3 Performance

As you’ve probably heard by now, Polars is very very fast. Well-written Polars is quicker than well-written Pandas, and it’s easier to write Polars well. With that in mind…

3.1 Six fairly obvious performance rules

Here are some tips that are almost always a good idea:

Use the lazy API.
Use Exprs, and don’t use .apply unless you really have to.
Use the smallest necessary numeric types (so if you have an integer between 0 and 255, use pl.UInt8, not pl.Int64). This will save both time and space.
Use efficient storage (if you’re dumping stuff in files, Parquet is a good choice).
Use categoricals for recurring strings (but note that it may not be worth it if there’s not much repetition).
Only select the columns you need.

Tip

If your colleagues are happy with CSVs and can’t be convinced to use something else, tell them that the Modern Polars book says they should feel bad.

These are basically the same rules you’d follow when using Pandas, except for the one about the lazy API. Now for some comparisons between the performance of idiomatic Pandas and Polars.

3.2 Polars is faster at the boring stuff

Here we’ll clean up a messy dataset, kindly provided by Kaggle user Rachit Toshniwal as a deliberate example of a really crap CSV. Most of the cleanup involves extracting numeric data from awkward strings.

Also, the data is too small so I’ve concatenated it to itself 20 times. We’re not doing anything that will care about the duplication. Here’s how the raw table looks:

Code

import pandas as pd
pd.read_csv("../data/fifa21_raw_big.csv", dtype="string", nrows=2)
------------------------------------------------
Task item:
Pick up the Polars performance text where it stops, after the code that reads the first two rows of the raw CSV.

Records drawn from a dataset:
------------------------------------------------
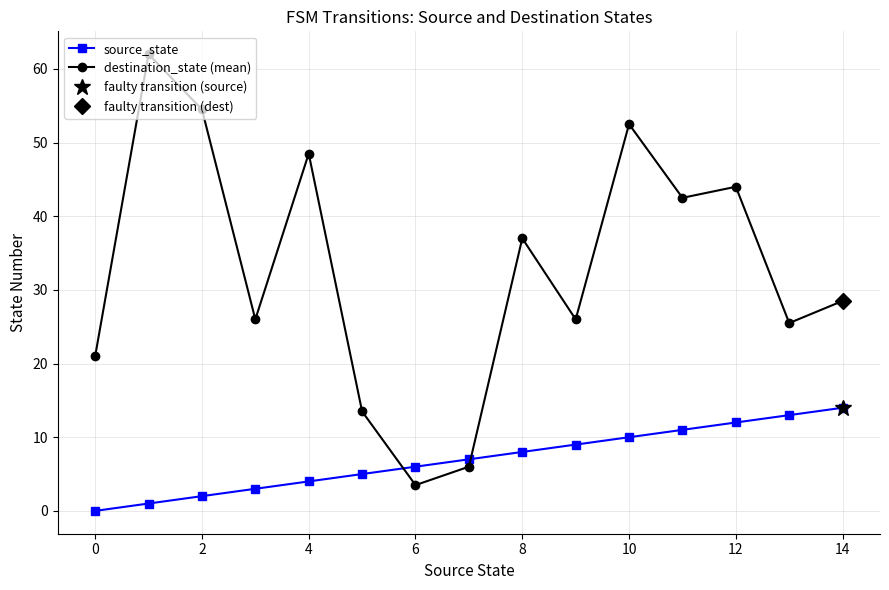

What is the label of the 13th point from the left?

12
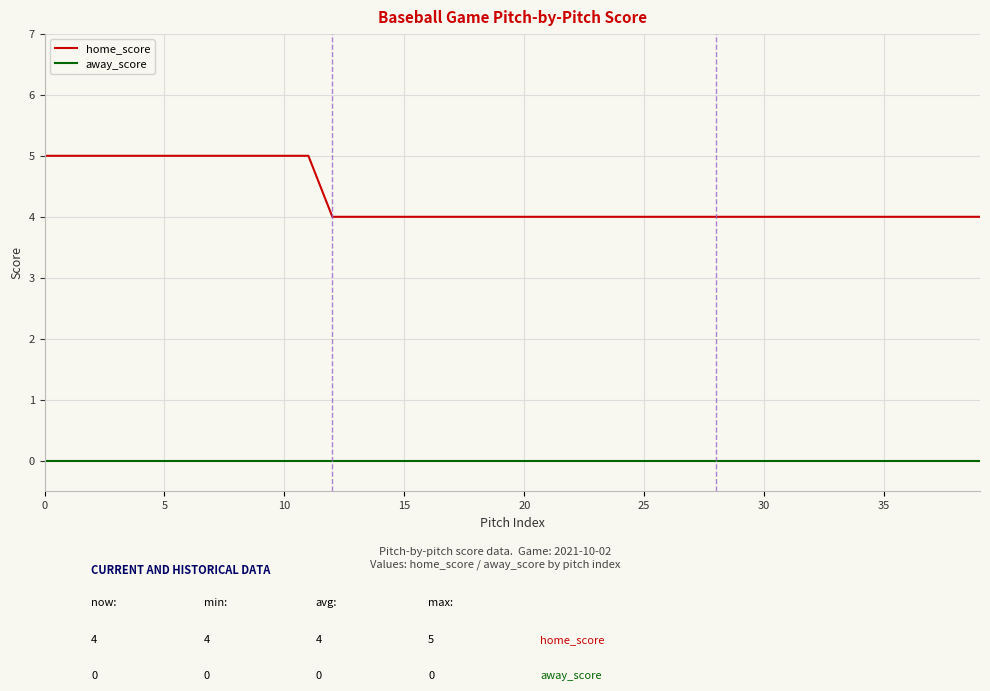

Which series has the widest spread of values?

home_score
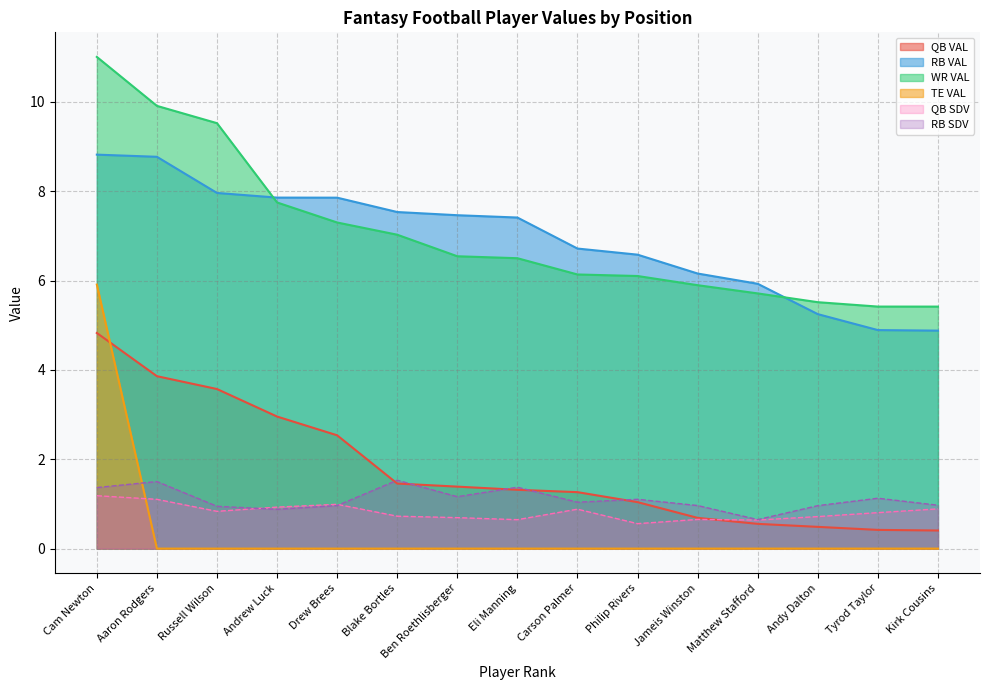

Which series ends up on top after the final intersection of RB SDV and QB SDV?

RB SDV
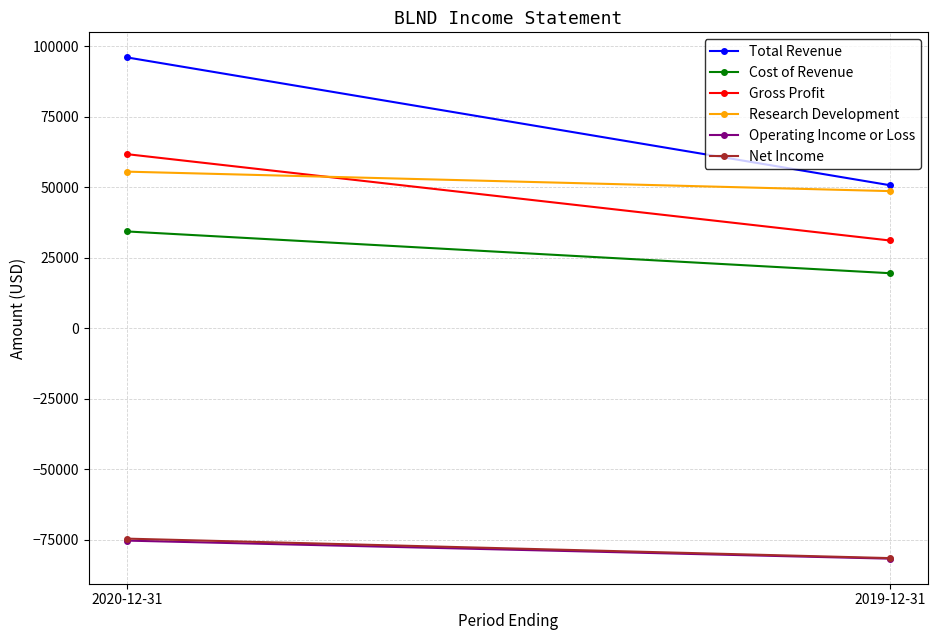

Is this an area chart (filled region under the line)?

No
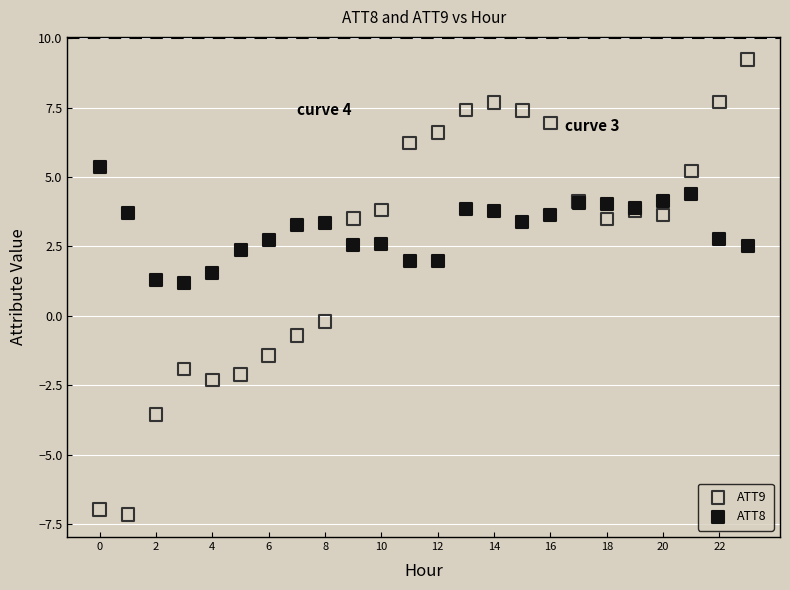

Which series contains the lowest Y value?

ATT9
------------------------------------------------
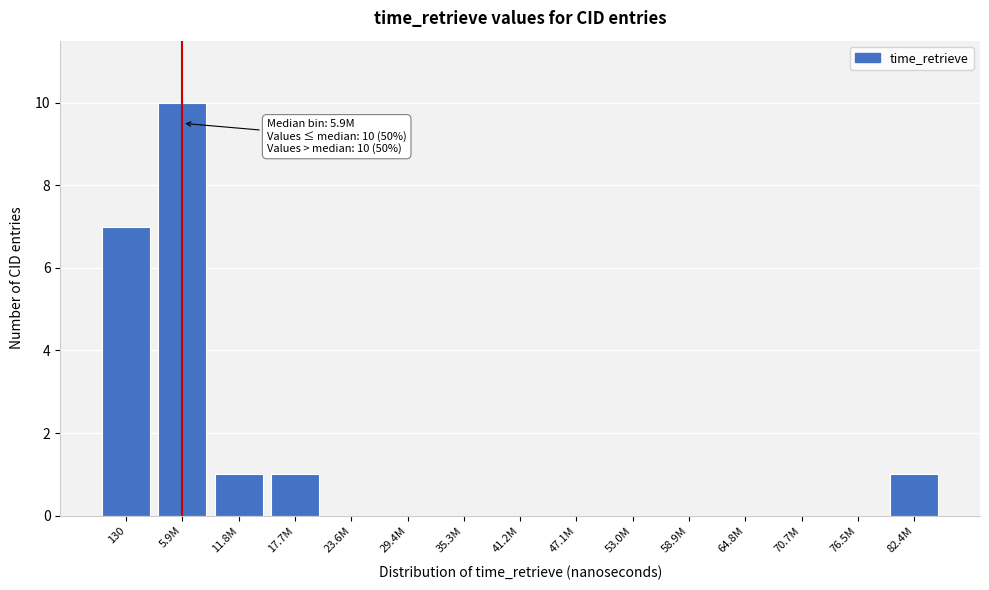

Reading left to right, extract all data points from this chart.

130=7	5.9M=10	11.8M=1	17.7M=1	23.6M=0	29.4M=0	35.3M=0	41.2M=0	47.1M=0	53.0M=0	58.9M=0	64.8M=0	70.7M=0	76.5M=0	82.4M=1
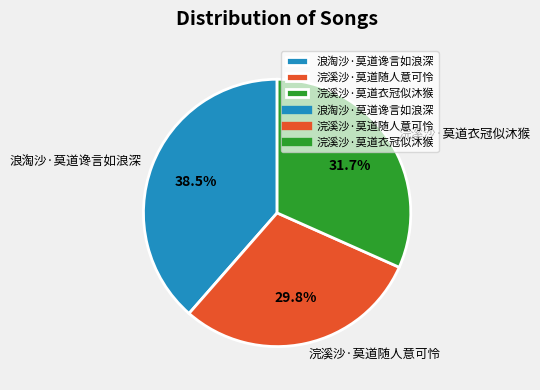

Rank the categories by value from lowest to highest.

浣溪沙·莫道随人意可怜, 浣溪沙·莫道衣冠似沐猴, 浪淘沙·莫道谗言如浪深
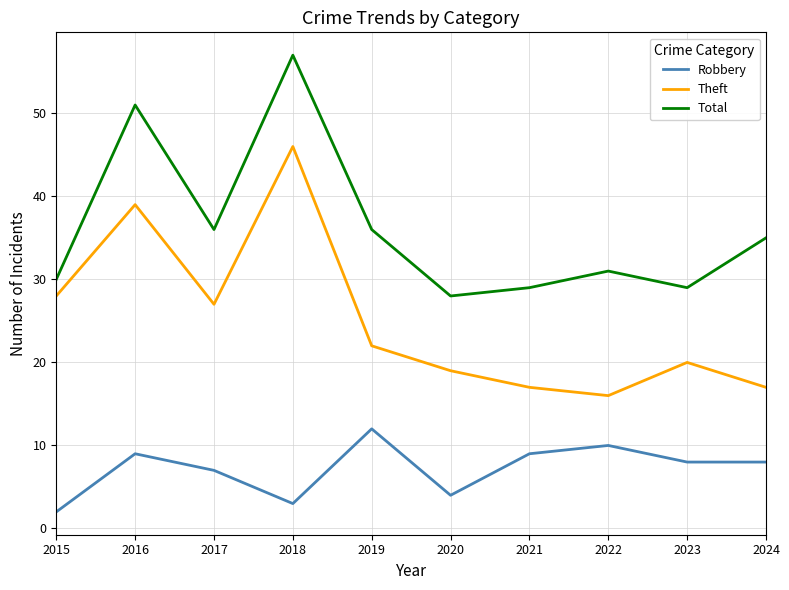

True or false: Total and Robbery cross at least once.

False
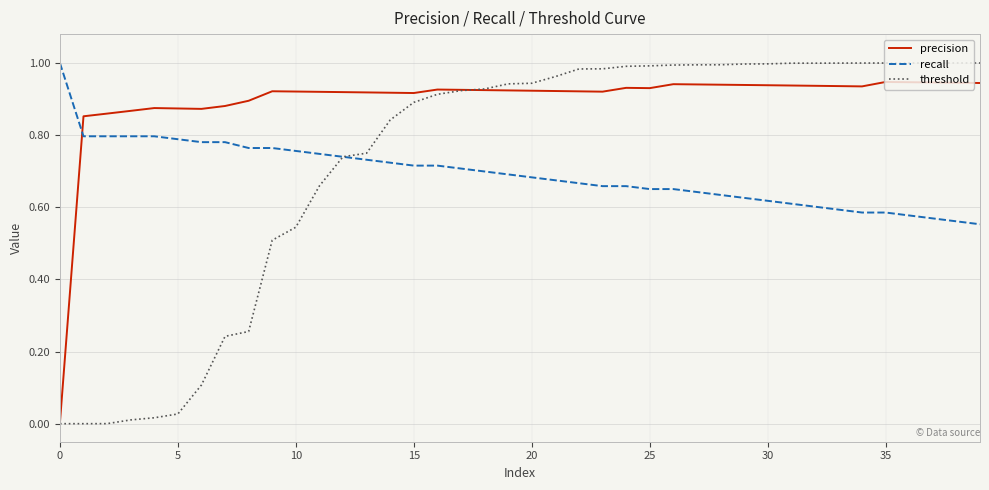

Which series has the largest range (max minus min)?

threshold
------------------------------------------------
Answer area:
	ID	Name	LongName	photoUrl	playerUrl	Nationality	Age	↓OVA	POT	Club	...	A/W	D/W	IR	PAC	SHO	PAS	DRI	DEF	PHY	Hits
0	158023	L. Messi	Lionel Messi	https://cdn.sofifa.com/players/158/023/21_60.png	http://sofifa.com/player/158023/lionel-messi/2...	Argentina	33	93	93	FC Barcelona	...	Medium	Low	5 ★	85	92	91	95	38	65	771
1	20801	Cristiano Ronaldo	C. Ronaldo dos Santos Aveiro	https://cdn.sofifa.com/players/020/801/21_60.png	http://sofifa.com/player/20801/c-ronaldo-dos-s...	Portugal	35	92	92	Juventus	...	High	Low	5 ★	89	93	81	89	35	77	562

2 rows × 77 columns

For this exercise we’ll assume we want to make use of all the columns. First some boilerplate where we map out the different data types:

Code

import pandas as pd
import polars as pl
import numpy as np
import math
str_cols = [
    "Name",
    "LongName",
    "playerUrl",
    "photoUrl",
]
initial_category_cols_pl = [
    "Nationality",
    "Preferred Foot",
    "Best Position",
    "A/W",
    "D/W"
]
category_cols = [*initial_category_cols_pl, "Club"]
date_cols = [
    "Joined",
    "Loan Date End"
]
# these all start with the euro symbol and end with 0, M or K
money_cols = [
    "Value",
    "Wage",
    "Release Clause"
]
star_cols = [
    "W/F",
    "SM",
    "IR",
]
# Contract col is a range of years
# Positions is a list of positions
# Height is in cm
# Weight is in kg
# Hits is numbers with K and M 
messy_cols = [
    "Contract",
    "Positions",
    "Height",
    "Weight",
    "Hits"
]
initially_str_cols = str_cols + date_cols + money_cols + star_cols + messy_cols
initially_str_cols_pl = [*initially_str_cols, "Club"]
u32_cols = [
    "ID",
    "Total Stats"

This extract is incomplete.